Perfidia

Perfidia est un pavé. Mais pas forcément un pavé pour la plage. Sauf à avoir le coeur bien accroché et l'esprit bien éveillé. C'est un "thriller". Avant on disait "roman noir". Mais pas seulement. Perfidia est aussi une peinture de Los Angeles pendant la seconde guerre mondiale. Et une pièce supplémentaire dans le grand oeuvre de l'écrivain James Ellroy. Pour le lecteur, c'est un livre épuisant.

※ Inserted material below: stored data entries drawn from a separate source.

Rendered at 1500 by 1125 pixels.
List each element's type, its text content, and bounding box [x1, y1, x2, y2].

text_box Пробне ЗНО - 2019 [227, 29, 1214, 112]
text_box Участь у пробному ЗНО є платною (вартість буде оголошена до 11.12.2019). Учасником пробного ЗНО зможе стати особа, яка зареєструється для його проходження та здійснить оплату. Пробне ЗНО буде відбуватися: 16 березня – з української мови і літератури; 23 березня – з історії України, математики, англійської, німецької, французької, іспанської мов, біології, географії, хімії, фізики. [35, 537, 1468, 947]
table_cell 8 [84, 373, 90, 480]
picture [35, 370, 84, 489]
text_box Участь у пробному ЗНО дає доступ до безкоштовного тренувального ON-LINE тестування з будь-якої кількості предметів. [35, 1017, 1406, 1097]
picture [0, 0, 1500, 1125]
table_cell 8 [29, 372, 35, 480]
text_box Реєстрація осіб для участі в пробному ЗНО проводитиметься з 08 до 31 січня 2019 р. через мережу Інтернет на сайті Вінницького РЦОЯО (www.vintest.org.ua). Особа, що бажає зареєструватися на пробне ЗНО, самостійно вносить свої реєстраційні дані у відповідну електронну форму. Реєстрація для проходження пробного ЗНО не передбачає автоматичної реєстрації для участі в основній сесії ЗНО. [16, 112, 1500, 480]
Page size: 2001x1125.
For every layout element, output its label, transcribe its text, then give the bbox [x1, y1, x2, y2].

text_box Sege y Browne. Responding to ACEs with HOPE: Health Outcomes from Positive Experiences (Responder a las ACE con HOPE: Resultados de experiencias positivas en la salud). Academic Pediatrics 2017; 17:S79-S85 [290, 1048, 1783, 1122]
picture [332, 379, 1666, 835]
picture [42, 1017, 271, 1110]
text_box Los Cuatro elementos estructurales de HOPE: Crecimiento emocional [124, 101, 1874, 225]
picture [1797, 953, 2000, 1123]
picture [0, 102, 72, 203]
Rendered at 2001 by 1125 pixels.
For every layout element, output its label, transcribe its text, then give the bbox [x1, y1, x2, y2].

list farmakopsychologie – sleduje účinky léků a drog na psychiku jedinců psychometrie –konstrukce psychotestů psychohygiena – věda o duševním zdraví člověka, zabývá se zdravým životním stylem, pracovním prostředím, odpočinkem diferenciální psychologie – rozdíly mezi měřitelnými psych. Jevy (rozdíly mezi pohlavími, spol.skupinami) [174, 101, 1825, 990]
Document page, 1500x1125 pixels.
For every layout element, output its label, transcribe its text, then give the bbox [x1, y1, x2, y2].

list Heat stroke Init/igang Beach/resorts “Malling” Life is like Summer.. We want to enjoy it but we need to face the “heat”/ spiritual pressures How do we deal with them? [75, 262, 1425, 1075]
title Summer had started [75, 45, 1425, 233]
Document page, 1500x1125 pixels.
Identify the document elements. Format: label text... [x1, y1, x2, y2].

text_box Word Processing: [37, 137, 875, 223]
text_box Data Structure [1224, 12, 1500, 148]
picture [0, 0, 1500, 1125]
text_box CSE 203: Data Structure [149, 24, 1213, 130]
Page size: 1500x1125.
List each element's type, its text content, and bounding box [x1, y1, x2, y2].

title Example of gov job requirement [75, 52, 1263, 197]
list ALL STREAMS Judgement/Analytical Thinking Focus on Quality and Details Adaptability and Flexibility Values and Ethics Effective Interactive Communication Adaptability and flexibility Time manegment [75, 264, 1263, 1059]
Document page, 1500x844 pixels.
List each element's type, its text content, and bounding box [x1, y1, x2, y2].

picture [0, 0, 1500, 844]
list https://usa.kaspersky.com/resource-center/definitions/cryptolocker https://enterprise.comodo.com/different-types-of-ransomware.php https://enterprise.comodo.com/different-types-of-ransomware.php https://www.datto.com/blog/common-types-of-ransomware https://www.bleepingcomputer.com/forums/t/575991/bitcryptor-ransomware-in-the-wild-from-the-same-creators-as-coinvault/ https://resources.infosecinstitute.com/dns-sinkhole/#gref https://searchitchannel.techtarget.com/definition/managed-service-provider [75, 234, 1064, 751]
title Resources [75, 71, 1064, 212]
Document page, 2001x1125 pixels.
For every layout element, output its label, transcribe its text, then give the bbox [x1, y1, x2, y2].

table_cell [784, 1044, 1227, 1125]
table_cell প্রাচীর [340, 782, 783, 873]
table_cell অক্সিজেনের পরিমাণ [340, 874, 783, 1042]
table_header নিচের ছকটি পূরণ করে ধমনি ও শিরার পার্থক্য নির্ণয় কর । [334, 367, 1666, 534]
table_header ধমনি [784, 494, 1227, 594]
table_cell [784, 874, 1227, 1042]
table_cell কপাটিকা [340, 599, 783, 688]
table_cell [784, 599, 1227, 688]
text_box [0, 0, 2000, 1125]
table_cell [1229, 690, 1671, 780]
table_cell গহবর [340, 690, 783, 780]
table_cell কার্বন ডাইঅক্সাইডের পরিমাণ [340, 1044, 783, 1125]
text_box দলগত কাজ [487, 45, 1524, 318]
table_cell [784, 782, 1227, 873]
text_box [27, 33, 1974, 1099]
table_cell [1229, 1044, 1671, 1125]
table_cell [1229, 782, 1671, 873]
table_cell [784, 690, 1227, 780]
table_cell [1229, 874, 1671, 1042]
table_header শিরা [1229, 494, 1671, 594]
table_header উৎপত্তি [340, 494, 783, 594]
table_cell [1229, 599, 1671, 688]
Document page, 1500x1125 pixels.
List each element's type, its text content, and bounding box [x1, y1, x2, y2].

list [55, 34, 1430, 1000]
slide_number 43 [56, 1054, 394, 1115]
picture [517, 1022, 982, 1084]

L'action se déroule en décembre 1941, avec en point d'orgue le bombardement de Pearl Harbor par l'aviation japonaise, le 7 décembre. L'intrigue est bâtie autour du meurtre de la famille Watanabe, des américains d'origine japonaise, sauvagement assassinés à leur domicile. Les personnages sont sortis de l'imagination de l'auteur, ou sortis de l'histoire. Le sergent Dudley Smith, inspecteur du LAPD (Los Angeles Police Department), personnage récurrent des romans d'Ellroy cotoie, l'inspecteur William Parker, agent bien réel du même LAPD. Et Kay Lake, personnage principal fictif du Dalhia Noir, autre roman d'Ellroy, reapparait ici aux côtés de Bette Davis ou Gloria Swanson, stars d'Hollywood bien réelles. Il y a plus de personnages que chez Balzac, et pour ceux qui seraient perdus, une liste à été rajoutée en fin d'ouvrage. Car Perfidia n'est pas un simple roman. C'est un chapitre supplémentaire au sein du opus littéraire qu'Ellroy ambitionne de créer. Il le dit et le revendique même. A travers ses séries noires c'est une "comédie humaine"  contemporaine qu'il veut dépeindre. Ses intrigues criminelles ne sont qu'un prétexte pour nous raconter l'Amérique de l'après guerre. Enfin ,telle que lui la ressent...

james ellroy perfidia

Dans ses précédents ouvrages il a couvert les années 1946-1958 (à travers quatre romans qui ont fait sa gloire dont "Le Dahlia noir" et "L.A. Confidential" porté au cinéma), puis les années 1958-1972, dans une trilogie baptisée "Underworld U.S.A" ("Les Bas-fonds de l'Amérique"). Ici, comme cela se fait désormais au cinéma pour les grandes sagas, il place son action en amont de celle de ses précédents ouvrages et remonte le temps pour s'intéresser aux années 1941-1948. Perfidia n'est que le premier volume d'un nouveau "quatuor" à venir. On retrouve donc certains des personnages de ses autres romans, en plus jeunes. Mais pas plus innocents. Si l'auteur ambitionne d'écrire une "Comédie Humaine", son univers se limite au monde du crime, qui se confond parfois avec celui de la politique et du cinéma. C'est un univers très sombre, où le mal prend de nombreuses formes et qui laisse peu d'espace à la lumière. Un univers étonnamment dépourvu de subtilité. Les pages d'Ellroy ne sont que bruit et fureur, crime et brutalité, mensonge et perfidie, sexe et agressions, déviances et abus, racisme et corruption...

L

Le roman est certes parcouru par un souffle épique, une énergie démoniaque. Ellroy a une capacité sans pareil à couvrir des pages de détails visuels saisissants et de dialogues musclés, mais son casting est inlassablement noir et ses personnages ne jouent que dans un seul registre, celui de la violence et de la manipulation. Ellroy est un boxeur poids lourd. Il écrit avec une masse, comme d'autres donnent des coups de poings dans un "punching bag". Ses mots tombent sur le lecteur comme les coups sur une victime. Ce n'est pas de la littérature, c'est un passage à tabac. On en sort à demi assommé, sonné tel un boxer battu sur le ring.

Perfidia, James Ellroy, éditions Payot, collection Rivages/Thriller,  836 pages, 24 euros.